Bilindiği gibi PKK’dan dolayı Kürdistan Bölgesi’nde ve Kürdistan’ın batısında sürekli ve devam eden operasyonları var. ABD ve Dışişleri Bakanlığı ve Bağdat Büyükelçiliği’nin bu açıklamasının, Türk devletinin şehir ve alan işgali ile ilgili olduğunu haklı olarak düşünmek lazım.

Oysa Kürdistan Bölgesi’nde, Kürdistan’ın batısında olduğu gibi şehir işgalini öngören bir askeri operasyon bugüne kadar yapılmamıştır. Bundan sonra da Türk devletinin böyle bir planının olması, Irak jeopolitiği, bölge dengeleri açısından olanaklı görünmüyor. Türk devletinin böyle bir planının da olduğu, en azından bu aşamada görülmüyor. Ayrıca Türk devletinin, gücünü dağıtmamak için her iki Kürdistan parçasında böyle bir operasyona bir anda girişmesi de olanaklı değildir. Siyasi ve askeri  strateji açısından akılcı bir strateji ve uygulama olamaz.

Kürdistan Bölgesinde böyle bir operasyonun olmayacağı ve imkan dahilinde olmadığı ABD’nin bilmemesi olanaklı değildir.
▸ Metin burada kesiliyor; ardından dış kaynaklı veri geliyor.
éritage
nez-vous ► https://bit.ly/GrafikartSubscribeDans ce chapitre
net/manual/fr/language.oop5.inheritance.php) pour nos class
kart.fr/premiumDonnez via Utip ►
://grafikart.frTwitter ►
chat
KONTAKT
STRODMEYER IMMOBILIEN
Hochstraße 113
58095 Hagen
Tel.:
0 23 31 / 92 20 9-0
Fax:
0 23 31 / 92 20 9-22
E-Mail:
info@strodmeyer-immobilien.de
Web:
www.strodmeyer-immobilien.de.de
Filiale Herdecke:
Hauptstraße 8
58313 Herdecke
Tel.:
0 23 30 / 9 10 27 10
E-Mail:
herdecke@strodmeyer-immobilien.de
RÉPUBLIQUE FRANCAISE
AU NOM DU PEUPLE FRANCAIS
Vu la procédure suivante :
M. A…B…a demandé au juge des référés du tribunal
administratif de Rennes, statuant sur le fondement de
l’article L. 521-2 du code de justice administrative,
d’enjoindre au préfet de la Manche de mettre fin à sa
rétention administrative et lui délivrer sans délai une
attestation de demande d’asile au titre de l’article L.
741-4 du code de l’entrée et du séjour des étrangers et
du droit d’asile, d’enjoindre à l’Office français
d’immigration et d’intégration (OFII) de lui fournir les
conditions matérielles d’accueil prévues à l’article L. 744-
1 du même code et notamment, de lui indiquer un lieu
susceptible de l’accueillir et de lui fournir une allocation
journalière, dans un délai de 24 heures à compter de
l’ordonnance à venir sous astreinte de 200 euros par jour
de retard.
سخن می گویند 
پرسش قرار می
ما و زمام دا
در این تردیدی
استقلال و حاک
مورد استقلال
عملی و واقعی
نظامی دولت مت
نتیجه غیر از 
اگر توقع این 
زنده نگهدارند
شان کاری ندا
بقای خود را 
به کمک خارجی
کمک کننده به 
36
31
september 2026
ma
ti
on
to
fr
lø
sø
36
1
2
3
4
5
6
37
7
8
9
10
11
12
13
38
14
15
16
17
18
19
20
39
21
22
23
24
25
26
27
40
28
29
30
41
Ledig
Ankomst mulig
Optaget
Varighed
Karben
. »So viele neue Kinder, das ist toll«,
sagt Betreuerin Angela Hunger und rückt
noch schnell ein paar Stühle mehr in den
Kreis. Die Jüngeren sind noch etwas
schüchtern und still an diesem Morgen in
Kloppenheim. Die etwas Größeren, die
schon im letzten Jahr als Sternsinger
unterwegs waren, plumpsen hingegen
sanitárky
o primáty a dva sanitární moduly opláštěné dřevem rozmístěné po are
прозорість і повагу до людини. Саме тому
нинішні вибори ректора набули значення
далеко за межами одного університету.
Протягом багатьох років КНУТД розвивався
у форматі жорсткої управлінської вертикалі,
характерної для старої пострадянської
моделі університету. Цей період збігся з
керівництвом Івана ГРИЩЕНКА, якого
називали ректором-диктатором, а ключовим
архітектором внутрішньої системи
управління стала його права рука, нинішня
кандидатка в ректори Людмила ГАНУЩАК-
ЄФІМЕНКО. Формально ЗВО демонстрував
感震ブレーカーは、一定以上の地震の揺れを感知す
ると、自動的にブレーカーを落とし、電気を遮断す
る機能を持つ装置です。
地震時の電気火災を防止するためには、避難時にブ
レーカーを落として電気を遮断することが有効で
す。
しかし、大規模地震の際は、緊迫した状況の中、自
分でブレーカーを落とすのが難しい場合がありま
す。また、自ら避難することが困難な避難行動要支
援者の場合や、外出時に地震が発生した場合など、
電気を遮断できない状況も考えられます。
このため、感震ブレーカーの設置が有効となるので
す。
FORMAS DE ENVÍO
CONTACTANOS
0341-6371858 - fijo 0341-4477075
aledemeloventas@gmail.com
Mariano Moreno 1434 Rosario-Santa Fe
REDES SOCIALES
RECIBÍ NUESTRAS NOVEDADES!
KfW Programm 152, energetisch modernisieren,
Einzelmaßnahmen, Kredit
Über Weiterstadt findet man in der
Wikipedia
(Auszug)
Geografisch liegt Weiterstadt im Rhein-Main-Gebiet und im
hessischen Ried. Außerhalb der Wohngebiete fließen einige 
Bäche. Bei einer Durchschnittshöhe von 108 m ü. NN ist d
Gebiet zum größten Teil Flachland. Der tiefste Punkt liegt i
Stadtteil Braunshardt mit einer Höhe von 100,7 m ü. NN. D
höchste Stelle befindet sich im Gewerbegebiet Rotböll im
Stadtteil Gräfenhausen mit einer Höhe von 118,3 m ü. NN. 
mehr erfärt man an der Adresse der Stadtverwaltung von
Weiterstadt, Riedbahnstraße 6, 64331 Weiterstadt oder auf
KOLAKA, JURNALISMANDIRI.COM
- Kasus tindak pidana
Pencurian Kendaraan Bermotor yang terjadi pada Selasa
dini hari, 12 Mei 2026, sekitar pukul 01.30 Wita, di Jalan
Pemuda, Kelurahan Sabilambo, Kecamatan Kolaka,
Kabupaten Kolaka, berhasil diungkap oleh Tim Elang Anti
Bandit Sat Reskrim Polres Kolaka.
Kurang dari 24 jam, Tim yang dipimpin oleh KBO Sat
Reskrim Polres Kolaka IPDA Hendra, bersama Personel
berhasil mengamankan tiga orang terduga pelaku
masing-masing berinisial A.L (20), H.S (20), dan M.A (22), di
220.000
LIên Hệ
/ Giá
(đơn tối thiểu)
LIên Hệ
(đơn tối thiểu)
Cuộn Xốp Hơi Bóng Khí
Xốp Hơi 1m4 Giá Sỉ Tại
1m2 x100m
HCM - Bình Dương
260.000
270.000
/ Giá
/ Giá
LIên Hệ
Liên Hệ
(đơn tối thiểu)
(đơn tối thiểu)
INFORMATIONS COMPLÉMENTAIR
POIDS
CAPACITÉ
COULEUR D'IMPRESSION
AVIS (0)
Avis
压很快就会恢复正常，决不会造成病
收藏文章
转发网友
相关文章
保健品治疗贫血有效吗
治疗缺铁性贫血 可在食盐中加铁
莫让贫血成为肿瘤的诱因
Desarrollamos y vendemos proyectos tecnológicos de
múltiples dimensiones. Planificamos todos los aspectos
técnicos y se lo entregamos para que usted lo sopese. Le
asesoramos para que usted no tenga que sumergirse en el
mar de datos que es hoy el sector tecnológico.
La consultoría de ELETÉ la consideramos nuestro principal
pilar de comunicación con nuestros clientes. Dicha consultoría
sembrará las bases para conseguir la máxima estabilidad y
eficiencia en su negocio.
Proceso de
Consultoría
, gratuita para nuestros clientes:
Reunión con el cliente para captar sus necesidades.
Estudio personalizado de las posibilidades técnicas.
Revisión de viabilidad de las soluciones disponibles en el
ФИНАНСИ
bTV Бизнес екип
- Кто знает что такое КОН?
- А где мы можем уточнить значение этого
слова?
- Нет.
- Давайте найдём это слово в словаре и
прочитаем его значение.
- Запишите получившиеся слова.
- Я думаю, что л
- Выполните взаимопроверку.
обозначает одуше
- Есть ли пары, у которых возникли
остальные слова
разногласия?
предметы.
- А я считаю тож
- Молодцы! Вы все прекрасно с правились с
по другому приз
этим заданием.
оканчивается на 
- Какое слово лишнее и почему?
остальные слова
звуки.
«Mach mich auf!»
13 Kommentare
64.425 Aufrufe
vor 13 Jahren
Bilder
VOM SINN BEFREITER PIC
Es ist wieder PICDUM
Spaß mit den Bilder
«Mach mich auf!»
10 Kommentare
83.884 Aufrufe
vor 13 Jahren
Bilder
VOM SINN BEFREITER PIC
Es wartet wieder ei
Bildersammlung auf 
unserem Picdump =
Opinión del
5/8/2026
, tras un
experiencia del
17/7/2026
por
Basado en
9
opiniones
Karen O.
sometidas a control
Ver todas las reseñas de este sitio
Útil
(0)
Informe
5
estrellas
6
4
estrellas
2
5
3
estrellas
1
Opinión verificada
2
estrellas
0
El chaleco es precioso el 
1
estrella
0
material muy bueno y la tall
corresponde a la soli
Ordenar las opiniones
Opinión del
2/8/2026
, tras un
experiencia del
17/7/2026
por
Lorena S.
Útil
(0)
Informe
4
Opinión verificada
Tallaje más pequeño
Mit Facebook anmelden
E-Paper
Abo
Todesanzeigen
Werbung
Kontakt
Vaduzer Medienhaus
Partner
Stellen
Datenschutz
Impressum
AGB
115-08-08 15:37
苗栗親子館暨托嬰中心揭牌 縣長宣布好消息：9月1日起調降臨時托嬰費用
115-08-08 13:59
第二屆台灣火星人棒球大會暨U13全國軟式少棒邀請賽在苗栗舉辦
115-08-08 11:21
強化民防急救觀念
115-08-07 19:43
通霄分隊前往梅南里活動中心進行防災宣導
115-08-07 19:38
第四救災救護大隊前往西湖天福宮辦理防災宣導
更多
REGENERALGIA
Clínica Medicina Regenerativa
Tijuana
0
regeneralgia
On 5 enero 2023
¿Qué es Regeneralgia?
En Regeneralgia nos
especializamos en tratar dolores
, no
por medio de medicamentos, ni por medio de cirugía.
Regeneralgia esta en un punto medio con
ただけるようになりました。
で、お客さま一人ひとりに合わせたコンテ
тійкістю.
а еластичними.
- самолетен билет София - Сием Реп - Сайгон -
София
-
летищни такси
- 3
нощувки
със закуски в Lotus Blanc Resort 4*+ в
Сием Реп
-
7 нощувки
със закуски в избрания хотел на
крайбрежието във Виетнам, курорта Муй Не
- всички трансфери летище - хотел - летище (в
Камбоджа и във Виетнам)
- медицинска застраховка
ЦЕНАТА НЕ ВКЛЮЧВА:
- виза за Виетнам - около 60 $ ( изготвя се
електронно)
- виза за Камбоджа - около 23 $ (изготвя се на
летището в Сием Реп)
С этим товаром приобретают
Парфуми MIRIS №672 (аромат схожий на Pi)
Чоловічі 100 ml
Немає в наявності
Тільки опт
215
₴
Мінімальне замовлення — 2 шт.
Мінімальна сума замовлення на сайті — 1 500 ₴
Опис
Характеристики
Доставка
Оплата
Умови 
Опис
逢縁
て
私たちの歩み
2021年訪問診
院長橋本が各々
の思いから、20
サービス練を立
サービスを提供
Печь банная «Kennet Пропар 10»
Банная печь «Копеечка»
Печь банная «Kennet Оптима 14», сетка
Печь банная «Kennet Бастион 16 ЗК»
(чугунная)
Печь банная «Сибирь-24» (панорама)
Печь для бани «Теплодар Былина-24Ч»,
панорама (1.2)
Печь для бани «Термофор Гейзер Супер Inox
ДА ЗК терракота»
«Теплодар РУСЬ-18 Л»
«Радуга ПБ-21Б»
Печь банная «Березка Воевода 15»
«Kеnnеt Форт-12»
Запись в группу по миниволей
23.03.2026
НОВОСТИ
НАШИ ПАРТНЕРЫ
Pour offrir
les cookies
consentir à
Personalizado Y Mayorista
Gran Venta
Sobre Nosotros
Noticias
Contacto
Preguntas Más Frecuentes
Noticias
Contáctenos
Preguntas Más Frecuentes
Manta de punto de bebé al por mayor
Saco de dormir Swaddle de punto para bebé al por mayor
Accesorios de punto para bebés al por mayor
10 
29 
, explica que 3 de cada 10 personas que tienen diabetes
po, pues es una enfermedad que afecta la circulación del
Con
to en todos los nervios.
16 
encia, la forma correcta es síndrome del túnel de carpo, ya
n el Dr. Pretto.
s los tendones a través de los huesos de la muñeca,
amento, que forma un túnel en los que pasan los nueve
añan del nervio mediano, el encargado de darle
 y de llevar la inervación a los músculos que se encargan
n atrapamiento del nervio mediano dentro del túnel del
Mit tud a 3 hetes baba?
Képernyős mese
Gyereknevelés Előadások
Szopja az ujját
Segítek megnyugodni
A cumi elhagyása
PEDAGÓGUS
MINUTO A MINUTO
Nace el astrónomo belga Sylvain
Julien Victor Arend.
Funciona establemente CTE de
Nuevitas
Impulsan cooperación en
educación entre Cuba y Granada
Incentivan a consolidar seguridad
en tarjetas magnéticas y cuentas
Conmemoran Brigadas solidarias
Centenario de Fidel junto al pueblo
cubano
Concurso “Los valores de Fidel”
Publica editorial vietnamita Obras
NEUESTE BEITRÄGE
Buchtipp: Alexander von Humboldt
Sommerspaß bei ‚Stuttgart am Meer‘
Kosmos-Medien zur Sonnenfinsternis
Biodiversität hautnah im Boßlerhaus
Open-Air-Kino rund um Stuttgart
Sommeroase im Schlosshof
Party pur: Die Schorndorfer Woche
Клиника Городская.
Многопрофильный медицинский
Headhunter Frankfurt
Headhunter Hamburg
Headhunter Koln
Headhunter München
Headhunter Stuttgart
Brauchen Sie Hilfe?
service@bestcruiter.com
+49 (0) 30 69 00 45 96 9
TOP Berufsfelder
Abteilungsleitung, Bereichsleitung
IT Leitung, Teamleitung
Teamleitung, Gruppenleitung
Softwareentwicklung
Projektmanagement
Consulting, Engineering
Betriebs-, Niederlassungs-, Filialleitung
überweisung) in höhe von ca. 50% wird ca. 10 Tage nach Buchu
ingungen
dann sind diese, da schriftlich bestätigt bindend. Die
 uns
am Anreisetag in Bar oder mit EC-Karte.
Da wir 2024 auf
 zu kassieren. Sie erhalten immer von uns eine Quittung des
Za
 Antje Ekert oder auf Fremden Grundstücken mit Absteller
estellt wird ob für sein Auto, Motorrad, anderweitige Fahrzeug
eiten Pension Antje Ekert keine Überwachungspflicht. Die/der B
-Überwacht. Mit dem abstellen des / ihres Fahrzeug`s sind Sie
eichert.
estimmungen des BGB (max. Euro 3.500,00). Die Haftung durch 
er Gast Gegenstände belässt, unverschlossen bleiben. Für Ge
ABD’nin bu açıklamasını manidar görmemek mümkün değildir. Bununla bir özel amacı var, ya da yok mu; bu amacı varsa nedir, araştırılması gerektiğini düşünenlerdenim.

Türk devletinin Suriye’de ve Kürdistan’ın batısındaki operasyon amaç açısından, Kürdistan Bölgesi’nde operasyonlardan kesinlikle farklıdır. Çünkü Kürdistan’ın batısında Efrin’in, Girê Spî’nin, Serêkaniyê’nin işgal edilmesi, bazı başka alanlarda egemenlik sağlanması bunun en somut delilidir.

Türk devleti, uzun zamandır Kürdistan’ın batısında yeniden bir alan ve işgalini amaçlayan bir çalışma içindedir. Bu konuda ABD ve özellikle Rusya ile uzlaşma sağlayamadığı için operasyonun süresi uzadı. İstiklal Caddesi’ndeki terör eyleminden sonra bu operasyon güncelleşti, Rusya’nın ikna edildiğinin de ipuçları var.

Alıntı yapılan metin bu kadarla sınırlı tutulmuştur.